Volvo Car's XC90 has been awarded the Top Safety Pick+ rating from the American Insurance Institute for Highway Safety (IIHS).
The XC90 received a full score in all tests (crashworthiness and front crash prevention), excelling in both preventive and protective safety performance. The XC90 also scored top marks in recent Euro NCAP testing – further proof that XC90 is one of the safest cars on the roads today.
"The independent testing result from IIHS once again highlights the exceptional nature of the work we do at Volvo Car in taking car safety to a new level. Our combination of an ultra-high-strength steel safety cage with a patented front structure, advanced restraints and our standard auto braking system, City Safety, combine to deliver unparalleled performance," said Cecilia Larsson, Director of Volvo Car Safety Centre in Gothenburg.
Safety as standard
The IIHS crashworthiness category includes tests covering small overlap, moderate overlap, side, roof strength, head restraints and seats. Volvo achieved top scores in all of these tests and was deemed superior in front crash prevention thanks to the standard City Safety technology that is fitted in all new Volvo cars. The superior rating for front crash protection makes the XC90 one of the first cars with standard equipment to receive a 2015 Top Safety Pick+ award.
"Volvo Car is committed to its vision: by 2020 no one will be seriously injured or killed in a new Volvo car. Our work with solving real-life, real-world safety challenges is central to who we are at Volvo Car. Recent research has shown how effective our auto braking technology is.
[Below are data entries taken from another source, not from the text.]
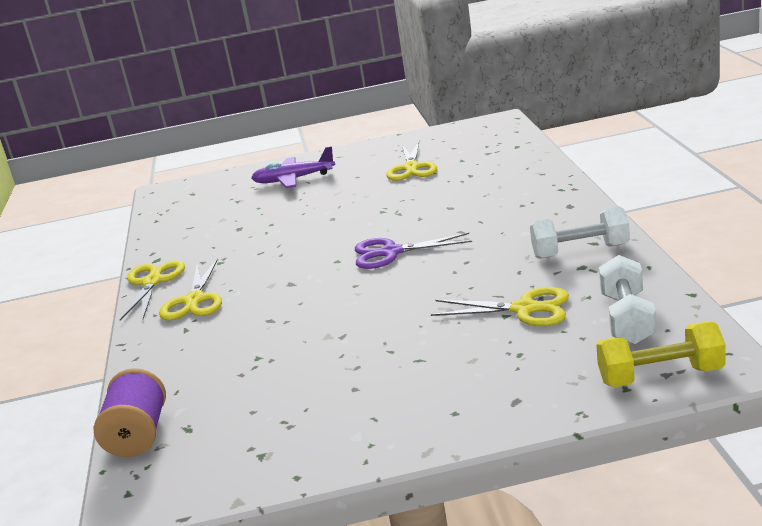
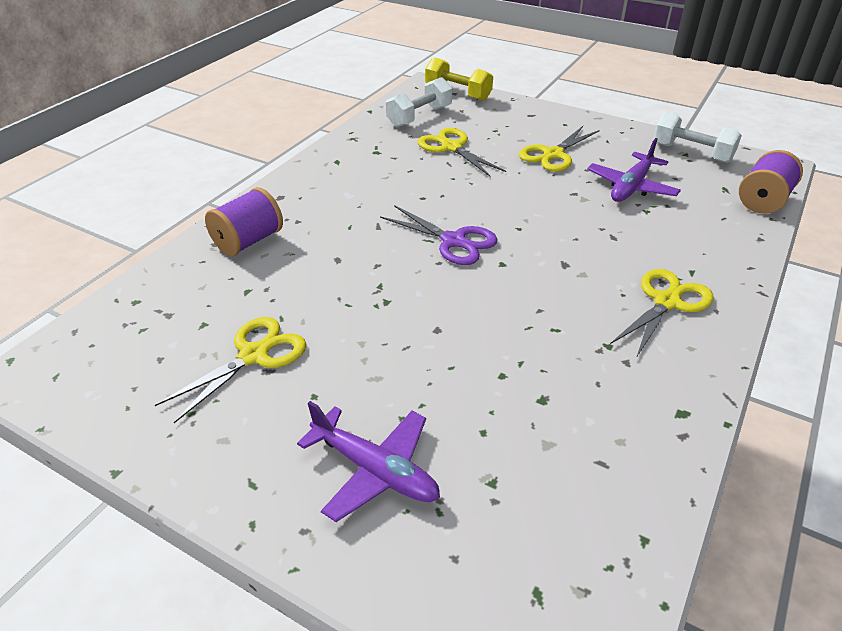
camera: 145 degrees left, 15 degrees up
(152, 282) = (703, 366): yellow scissors -> yellow scissors (553, 154)
(292, 372) = (631, 187): none -> purple plane
(524, 184) = (248, 241): none -> purple spool
(580, 251) = (355, 160): white dumbbell -> white dumbbell (691, 153)

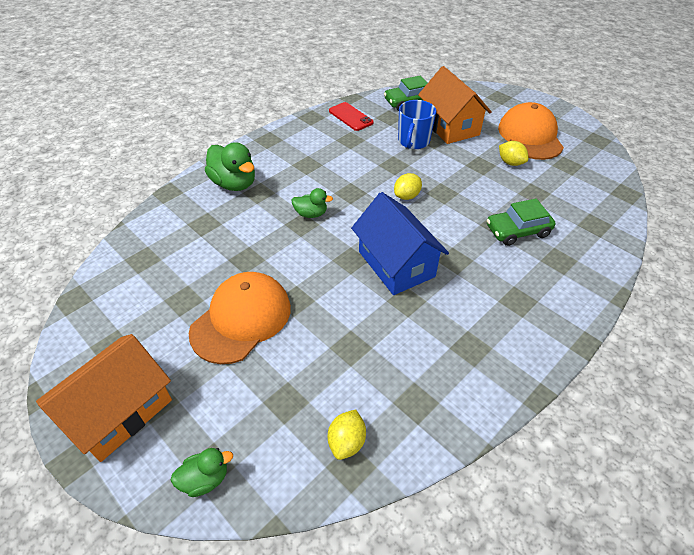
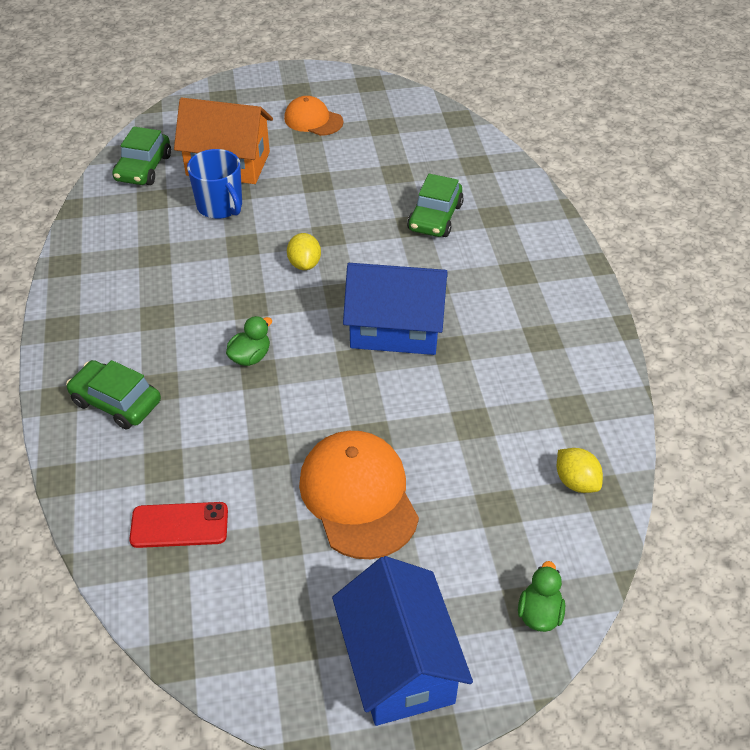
camera: 55 degrees left, 0 degrees up
(119, 411) = (399, 664): orange house -> blue house
(234, 184) = (116, 402): green duck -> green car
(350, 117) = (109, 230): red phone -> red phone (179, 525)
(510, 163) = (337, 159): yellow lemon -> none
(530, 136) = (313, 120): orange cap -> orange cap, size x0.60

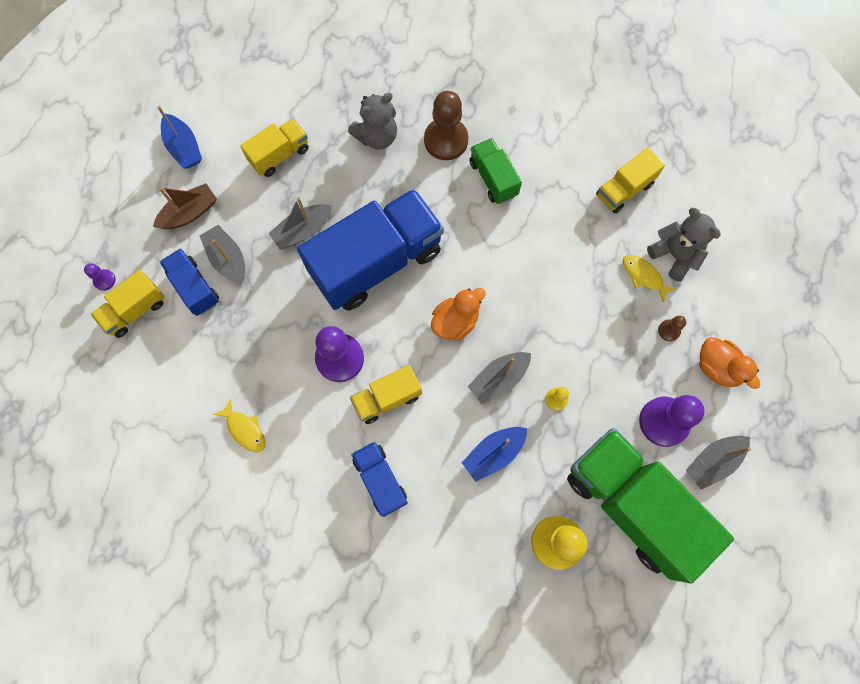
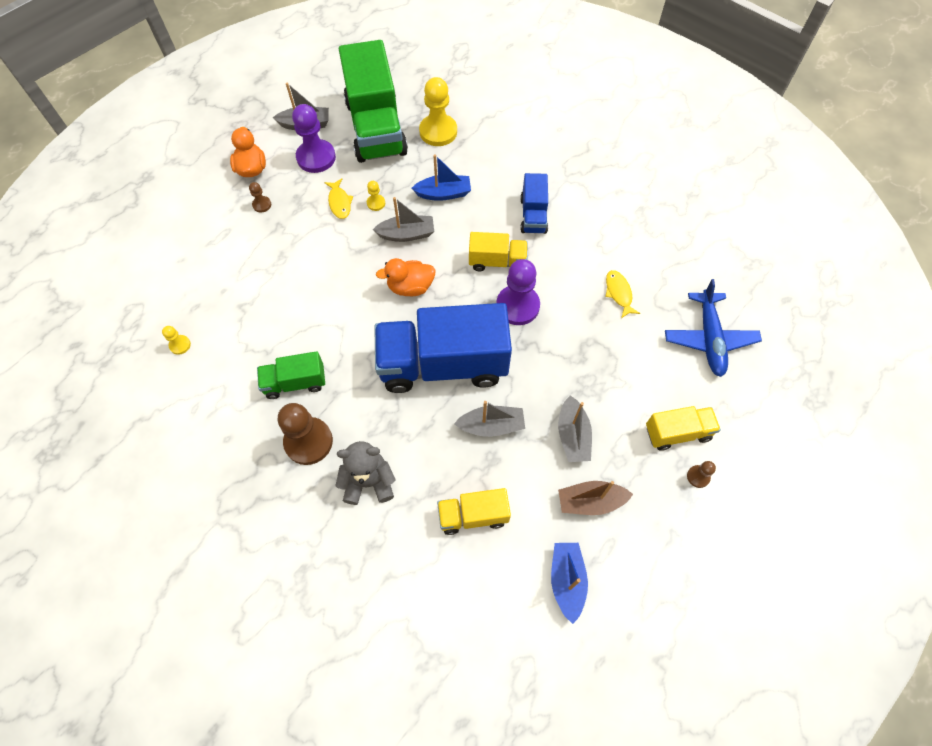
camera: 150 degrees left, 10 degrees down
(104, 280) = (698, 476): purple pawn -> brown pawn
(133, 425) = (709, 339): none -> blue plane
(194, 287) = (615, 425): blue truck -> none
(493, 178) = (295, 382): green truck -> green truck turned 75 degrees clockwise
(616, 157) = (180, 345): none -> yellow pawn
(624, 190) = (199, 315): yellow truck -> none
(644, 276) = (245, 247): yellow fish -> yellow fish (339, 202)
(674, 255) = (209, 249): grey teddy bear -> none

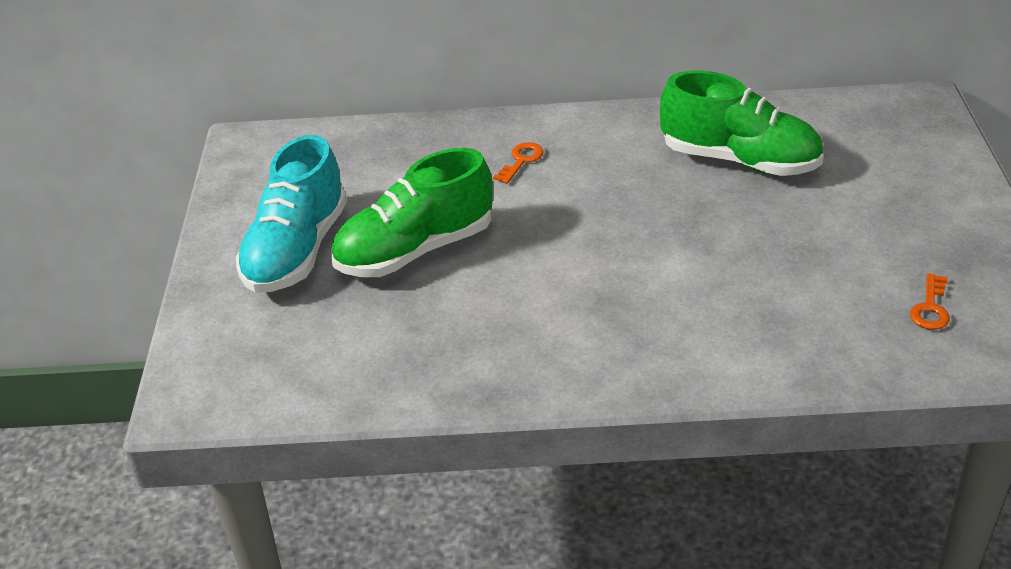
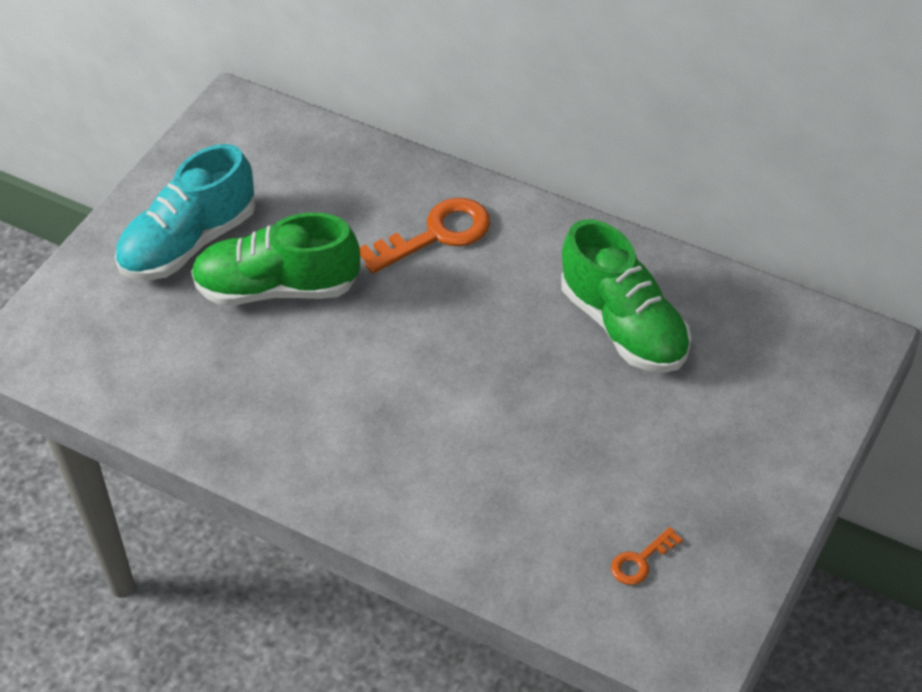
camera: 30 degrees right, 10 degrees up
(521, 161) = (436, 234): orange key -> orange key, size x1.96

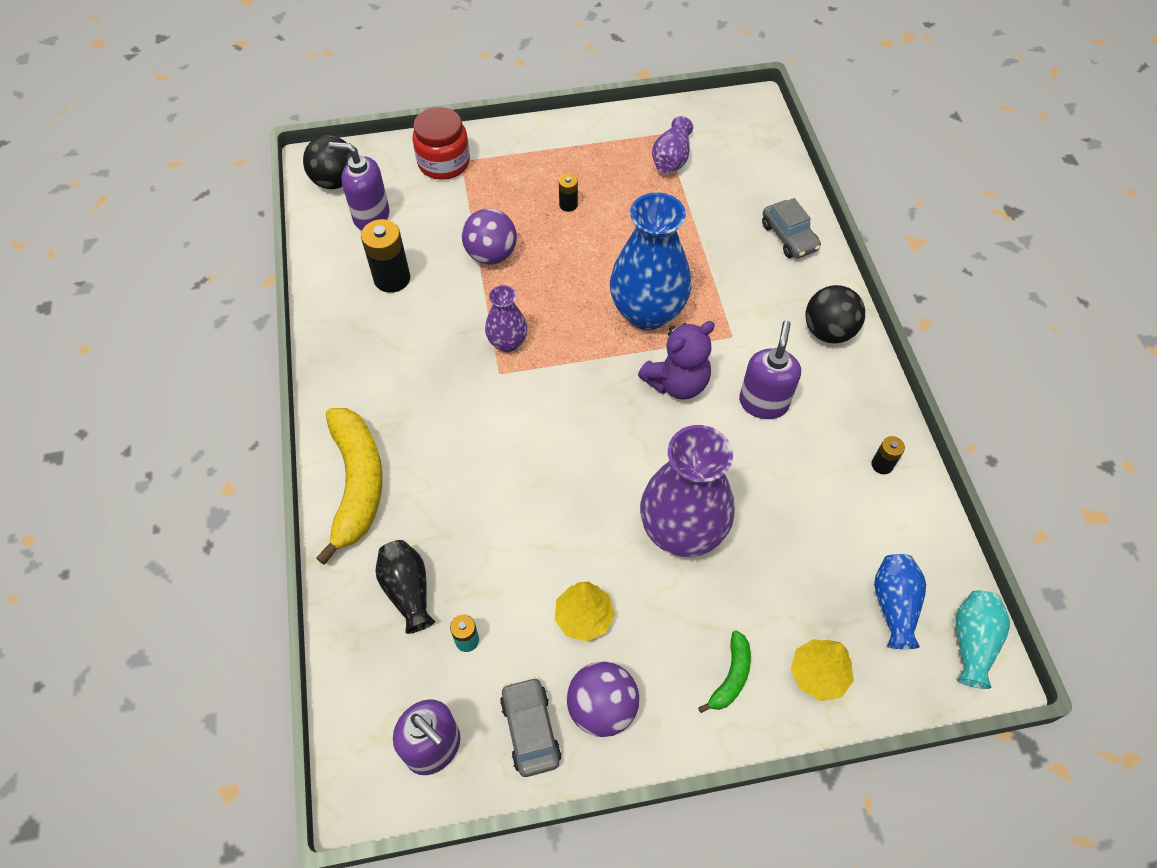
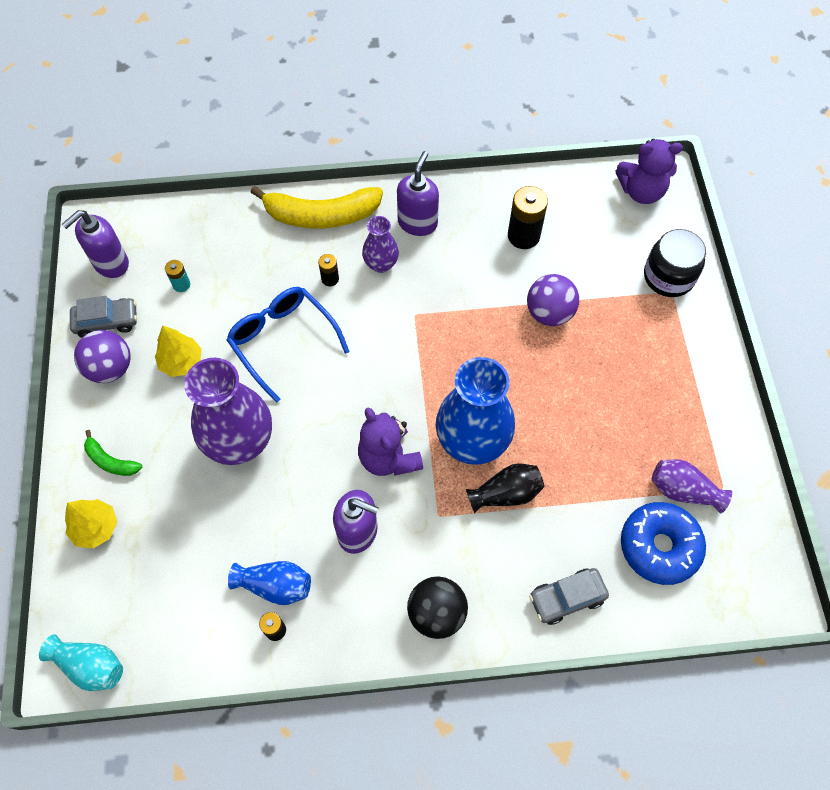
camera: 95 degrees right, 5 degrees up
(335, 181) = (641, 191): black ball -> purple teddy bear
(371, 216) = (597, 219): purple soap dispenser -> purple soap dispenser (417, 223)
(408, 590) = (227, 248): black vase -> black vase (506, 493)
(444, 163) = (668, 277): red jar -> black jar
(507, 343) = (446, 322): purple vase -> purple vase (381, 264)
(544, 504) = (283, 341): none -> blue glasses
(568, 205) = (613, 383): black battery -> black battery (330, 279)
(727, 175) = (659, 546): none -> blue donut
(894, 605) = (138, 605): blue vase -> blue vase (275, 586)

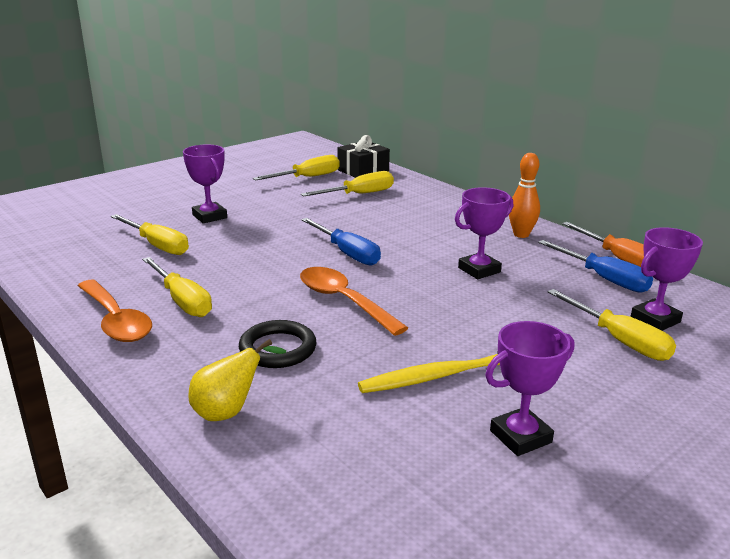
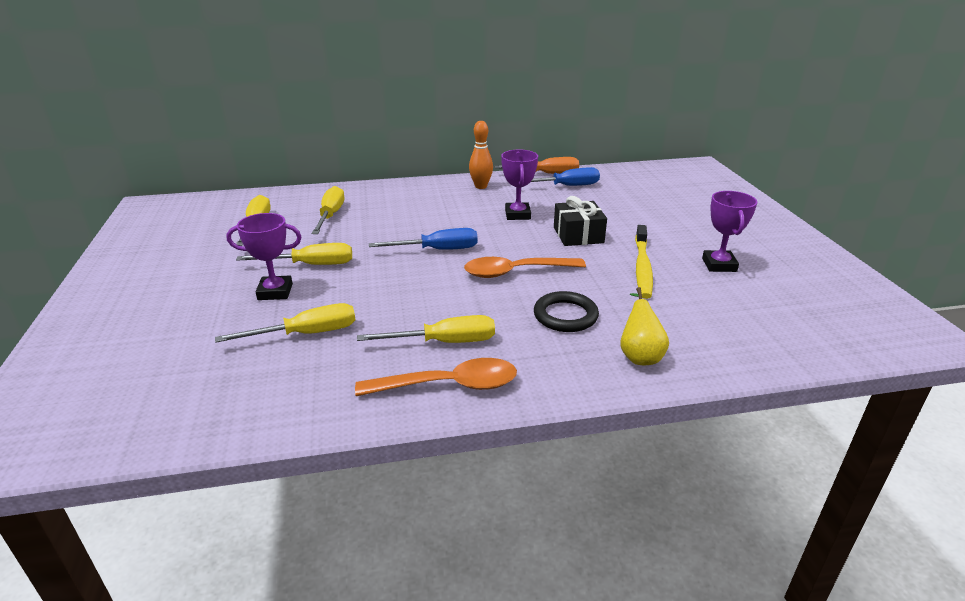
camera: 60 degrees left, 5 degrees up
(363, 171) = (282, 200): black gift -> black gift (578, 235)
(619, 340) = (639, 207): yellow screwdriver -> yellow screwdriver (311, 265)
(655, 320) = (625, 191): purple trophy -> none

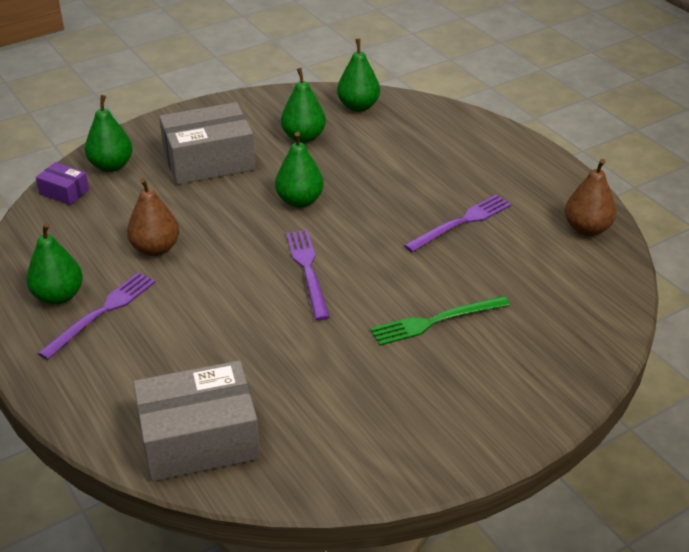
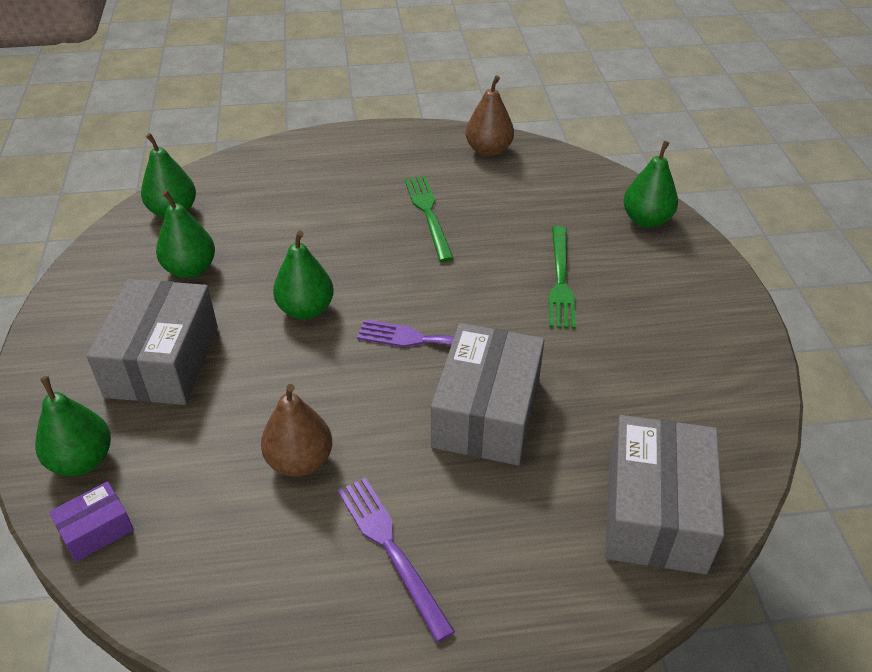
camera: 65 degrees left, 5 degrees up
(58, 296) = (328, 591): green pear -> green pear (646, 220)
(250, 321) = (486, 412): none -> grey box
(461, 222) = (428, 214): purple fork -> green fork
We have achieved top scores in all independent safety testing that have been carried out. There is no question that the XC90 has set a new standard in car safety," said Cecilia Larsson.
Volvo Car uses a wide range of data sources – both US, Swedish, and in-house – based on real life accidents and insurance claim statistics as the foundation for many of its safety innovations.
City Safety is the umbrella name for advanced collision avoidance functionality at the Swedish company. Using advanced RaCam, (Radar-Camera) technology positioned in the windscreen, City Safety delivers advanced vehicle-to-vehicle collision avoidance functionality and protects other vulnerable road users, such as pedestrians and cyclists in a broad range of scenarios.
Notes to editors:
The Insurance Institute for Highway Safety (IIHS) is an independent, non-profit scientific and educational organization dedicated to reducing the losses – deaths, injuries and property damage – from crashes on the roads of the United States. To qualify for 2015 TOP SAFETY PICK+, a vehicle must meet the TOP SAFETY PICK criteria, plus earn an advanced or superior rating for front crash prevention.
Volvo Car Group in 2014
For the 2014 financial year, Volvo Car Group recorded an operating profit of 2,252 MSEK (1,919 MSEK in 2013). Revenue over the period amounted to 129,959 MSEK (122,245 MSEK). For the full year 2014, global sales reached a record 465,866 cars, an increase of 8.9 per cent versus 2013. The record sales and operating profit cleared the way for Volvo Car Group to continue investing in its global transformation plan.
About Volvo Car Group
Volvo has been in operation since 1927. Today, Volvo Car is one of the most well-known and respected car brands in the world with sales of 465,866 in 2014 in about 100 countries. Volvo Car has been under the ownership of the Zhejiang Geely Holding (Geely Holding) of China since 2010. It formed part of the Swedish Volvo Group until 1999, when the company was bought by Ford Motor Company of the US. In 2010, Volvo Car was acquired by Geely Holding.
As of December 2014, Volvo Car had over 26,000 employees worldwide. Volvo Car head office, product development, marketing and administration functions are mainly located in Gothenburg, Sweden. Volvo Car head office for China is located in Shanghai. The company’s main car production plants are located in Gothenburg (Sweden), Ghent (Belgium) and Chengdu (China), while engines are manufactured in Skövde (Sweden) and Zhangjiakou (China) and body components in Olofström (Sweden).